Pain was indicated by two questions: i) “Do you have bodily pain” (yes/no) and ii) “During the past four weeks, how often have you used the following drugs?” In the latter, the use of pain medication either with or without prescription were among the choice of drugs (response alternatives: 0 = “not used over the last four weeks”; 1 = “weekly, but not daily”; 2 = “at least every week”; and 3 = “daily”. The two alternatives of using pain medication with, or without prescription were combined. We constructed a new variable based on these two sources of information (0 = neither pain nor use of pain medication, 1 = either pain, but no medication use; or no pain, but pain medication use, and 2 = pain and use of medication).

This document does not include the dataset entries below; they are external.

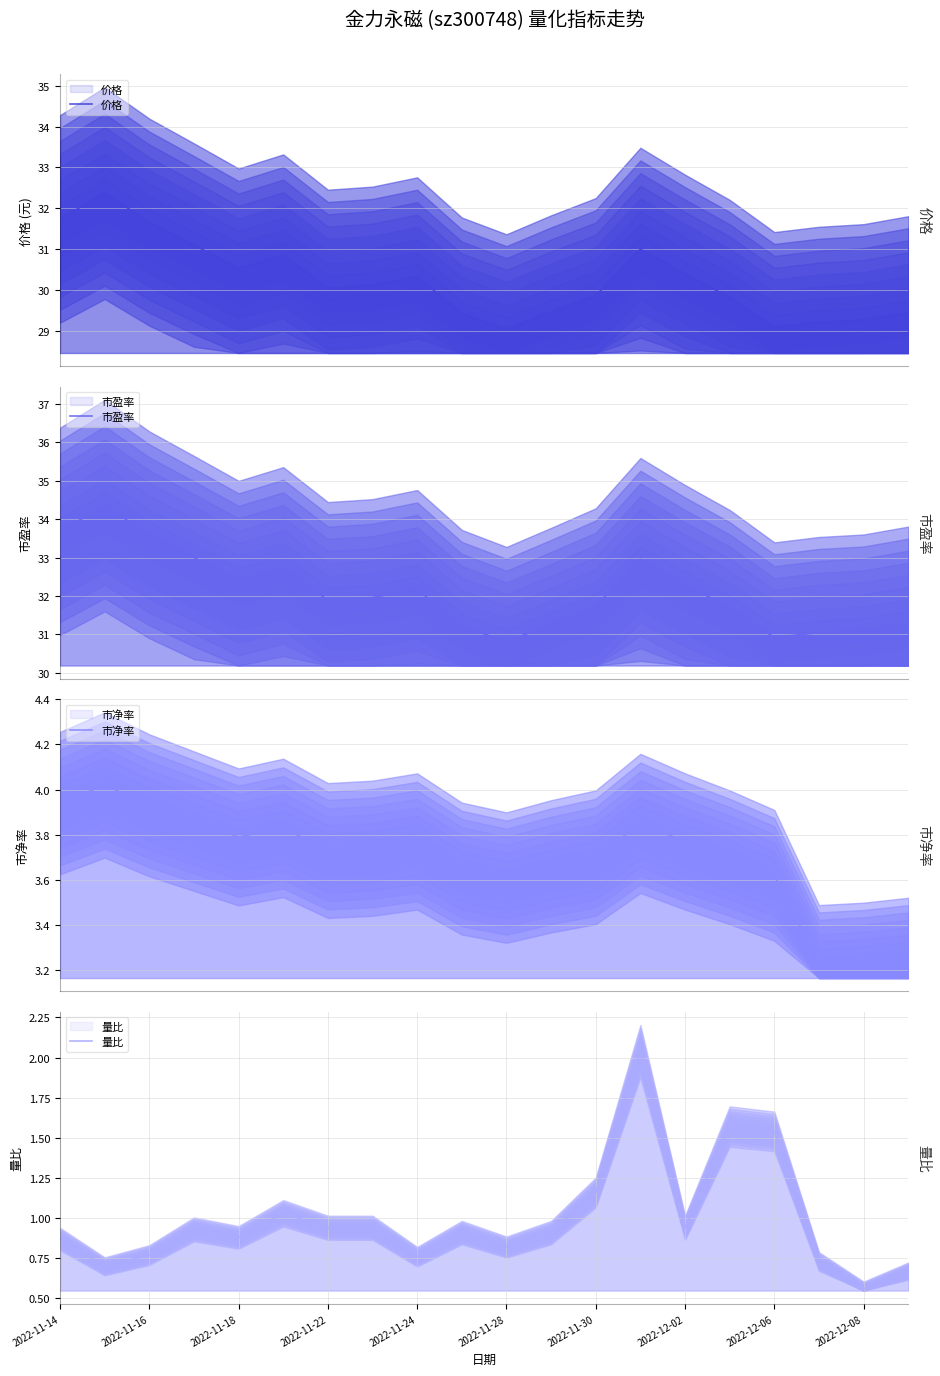

How many series are shown in this chart?

4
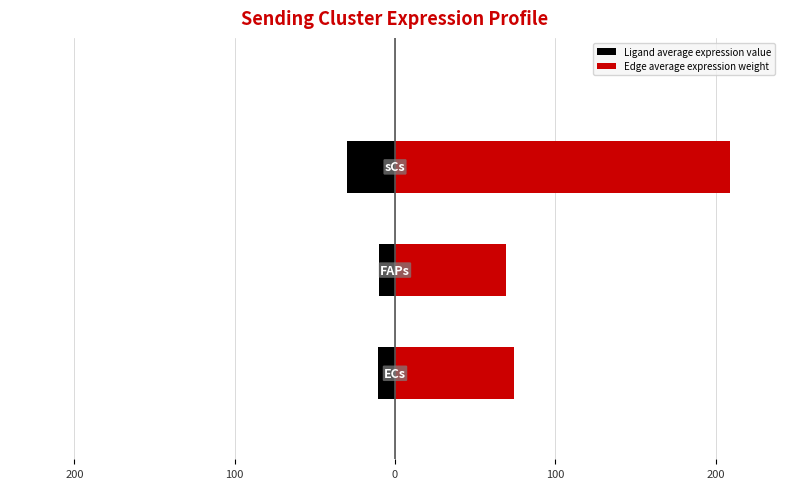

Is the value of Edge average expression weight at 100 greater than the value of Ligand average expression value at 200?

Yes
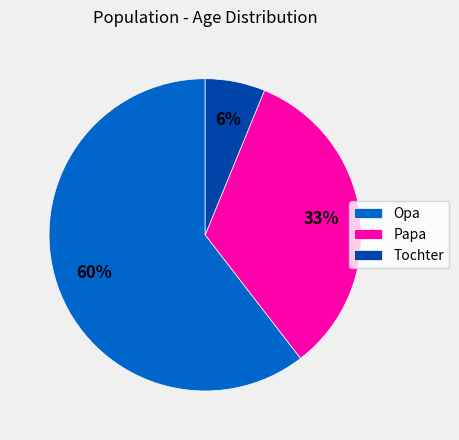

What is the ratio of the value at Opa to the value at Papa?

1.8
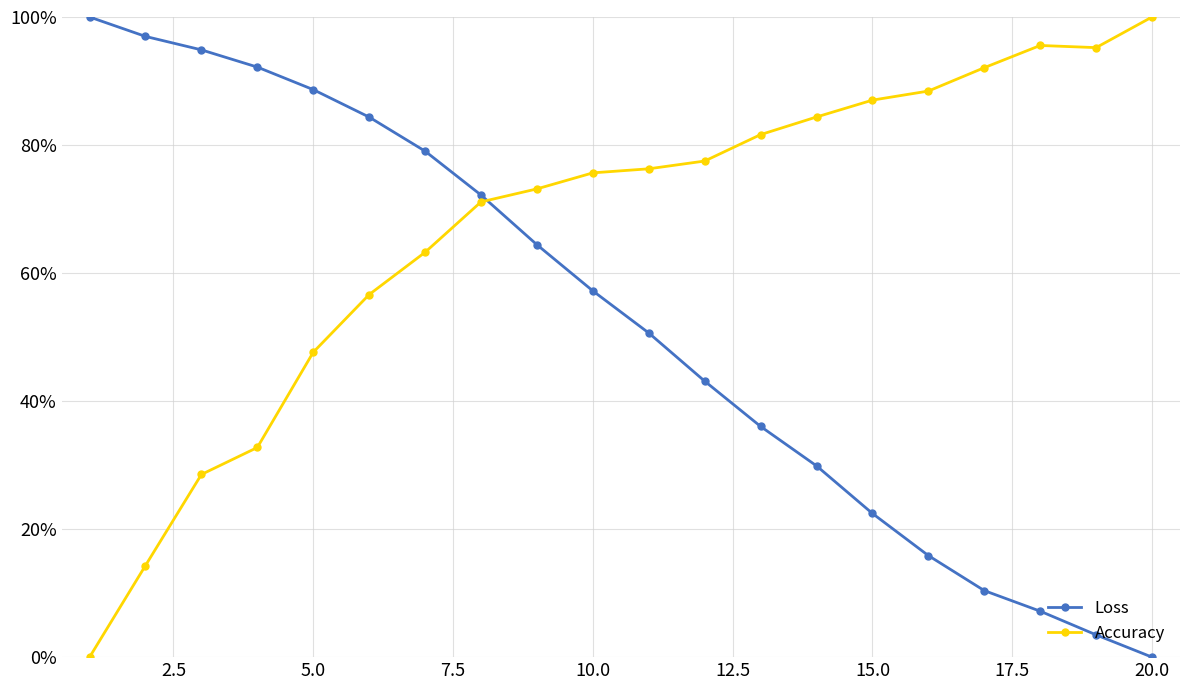

True or false: Loss has more than 0 interior local peaks.

False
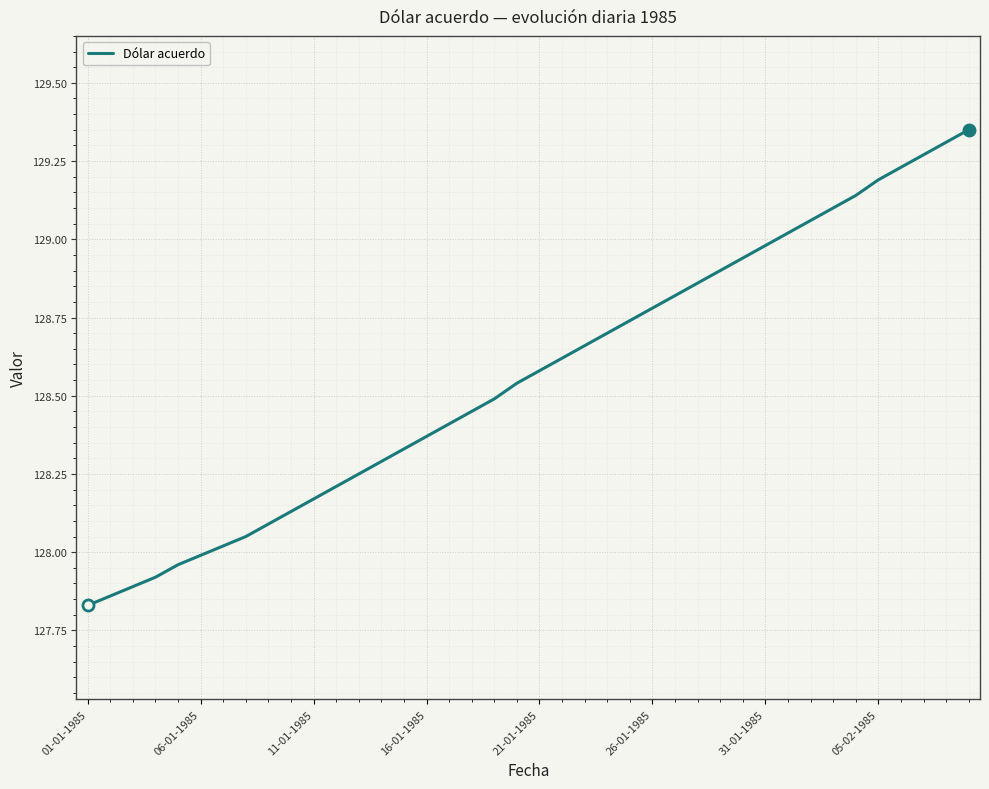

The chart shows a value of 128.0 at 06-01-1985. True or false?

True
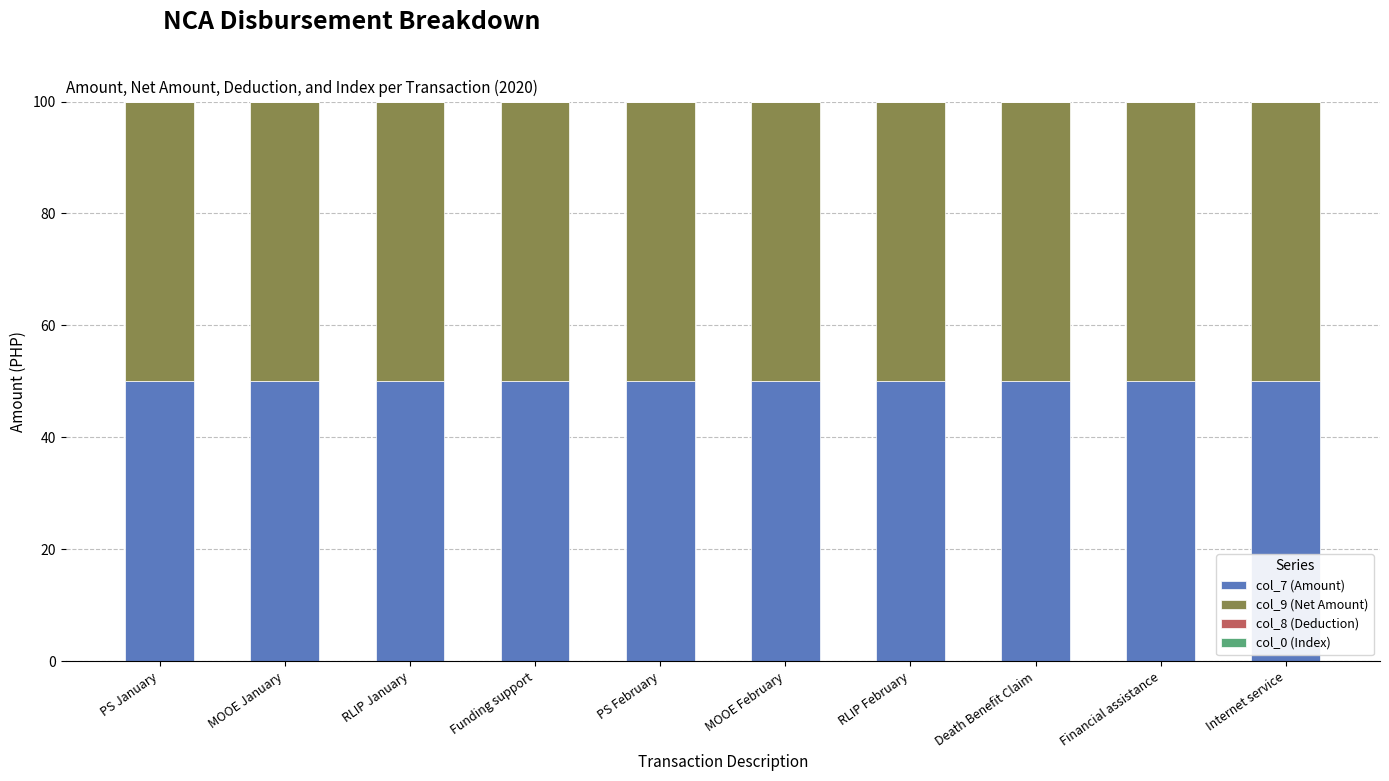

At which label does col_0 (Index) reach its peak?

PS January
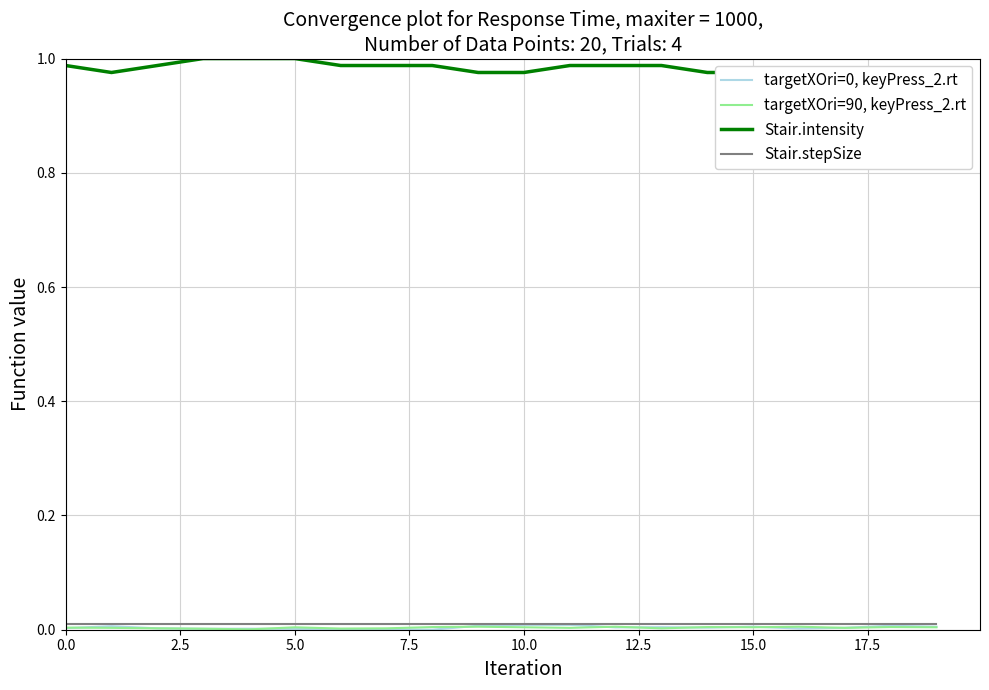

True or false: Stair.stepSize has a value of 0.0 at 7.5.

False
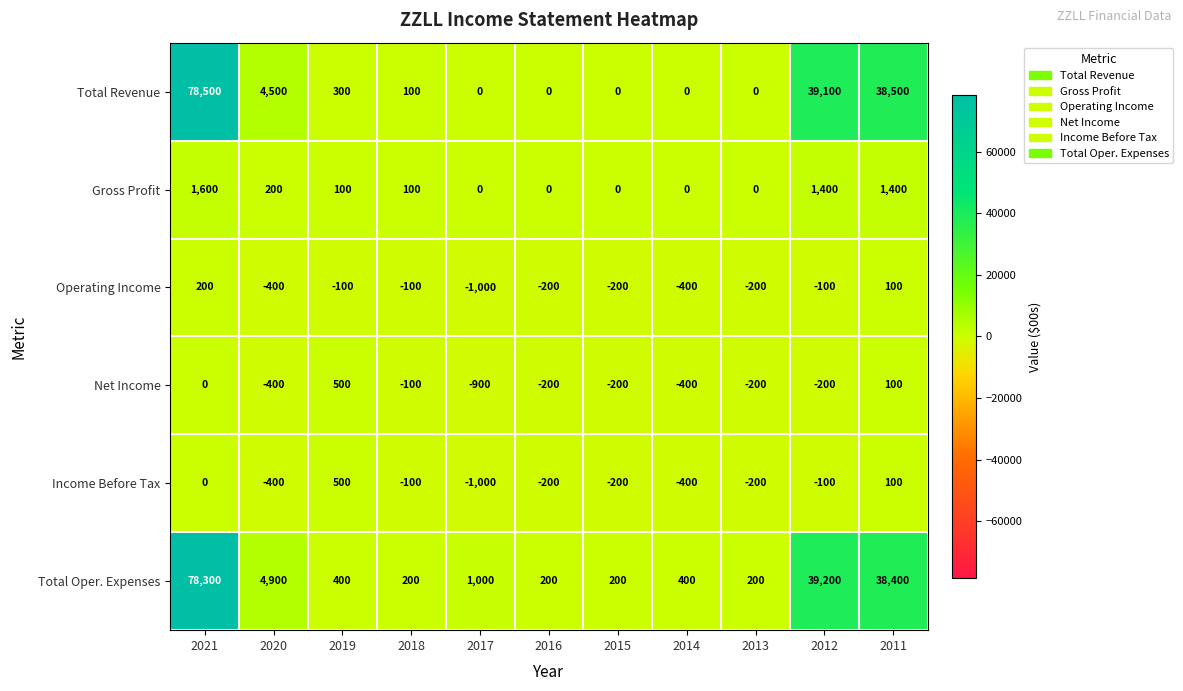

Where does the Total Revenue series first go above 100?

2021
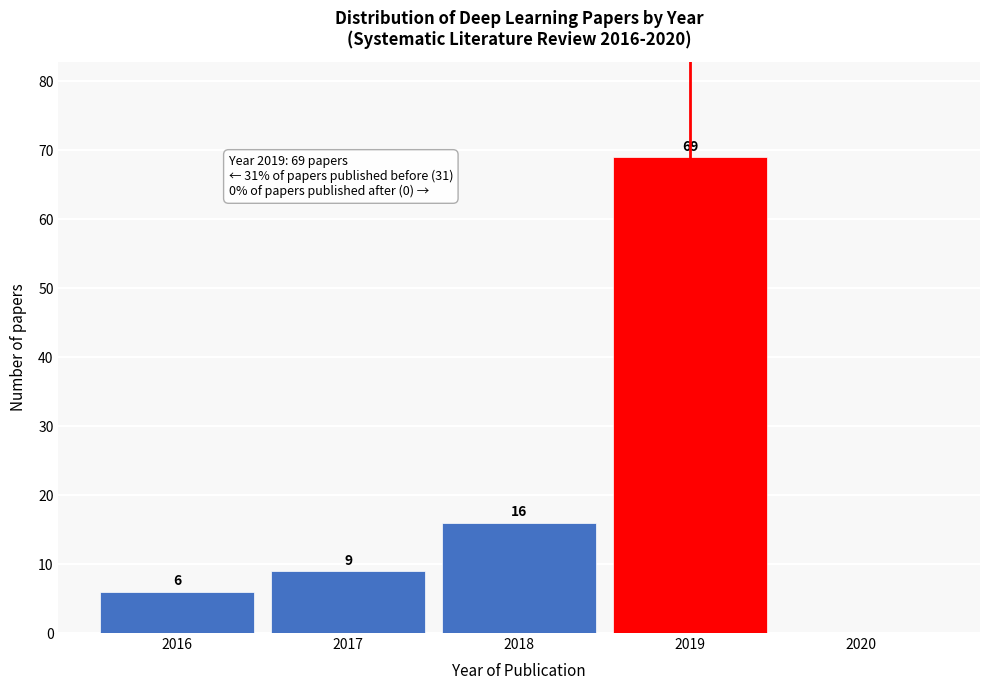

Reading left to right, extract all data points from this chart.

2016=6	2017=9	2018=16	2019=69	2020=0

Information on sense of mastery was obtained from the postal questionnaire. Sense of mastery was measured with a five item version of Pearlin and Schooler’s (1978) Mastery Scale (i.e., the perceived constraint facet of the scale). The five statements were: “I have little control over the things that happen to me”, “There is really no way I can solve some of the problems I have”, “There is little I can do to change important things in my life”, “I often feel helpless in dealing the with problems of my life” and “I sometimes feel like a piece in the game of life” (five response alternatives: 1 = “strongly agree” to 5 = “strongly disagree”). The sum scores were used in the analyses (range 5–25). Cronbach’s alpha was estimated to 0.84 in the current sample.

Information concerning social support was a part of the interview section of the survey. Social support was measured with the Oslo Social Support Scale (OSS-3) (Meltzer, 2003). This measure contains three items reflecting different dimensions of perceived social support; “How many people are so close to you that you can count on them if you have serious personal problems?” (1 = “none”, 2 = “1 or 2”; 3 = “3–5”; 4 = “5+”), “How much concern do people show in what you are doing?” (1 = “much interest”, 2 = “some interest”, 3 = “neither much or little interest”, 4 = “little interest”, and 5 = “no interest”) and “How easy is it to get practical help from neighbors if you should need it?” (1 = “quite easy”, 2 = “easy”, 3 = “neither easy or difficult”, 4 = “difficult”, and 5 = “very difficult”). The items were summed, giving a total score ranging between 3 and 14 (Dalgard et al., 2006; Lavikainen et al., 2006).

Information on age and gender was retrieved from national registers. Age was treated as a continuous variable when included as a confounder. To explore differences over periods in the life span, the age variable was grouped into three time periods, young adult (16–44 years), middle age adult (45–66 years), and elderly (≥ 67 years). When dichotomized for the mediation analyses, to have a relatively balanced sample size in each group, the groups were defined as 16–44 and ≥ 45 years. Information on level of education was obtained from the Norwegian population register and categorized into three educational levels; low (i.e., elementary and middle school/up to 9 years of education), medium (i.e., completed secondary high school or one year of university studies) and high (i.e., holding a bachelor or higher university degree). Family size was also obtained from the Norwegian population register and had two classifications. The classifications were, either having only 2 family members or having a family size that differed from 2 members. Self-rated health was selected as a proxy measure to adjust for chronic disease. It was used as a confounder and measured by a single question: “How do you evaluate your health in general?” with five response alternatives from very good to very bad. The variable was simplified to 3 categories: 1 = “very good/good”, 2 = “neither good nor bad”, and 3 = “bad or very bad”.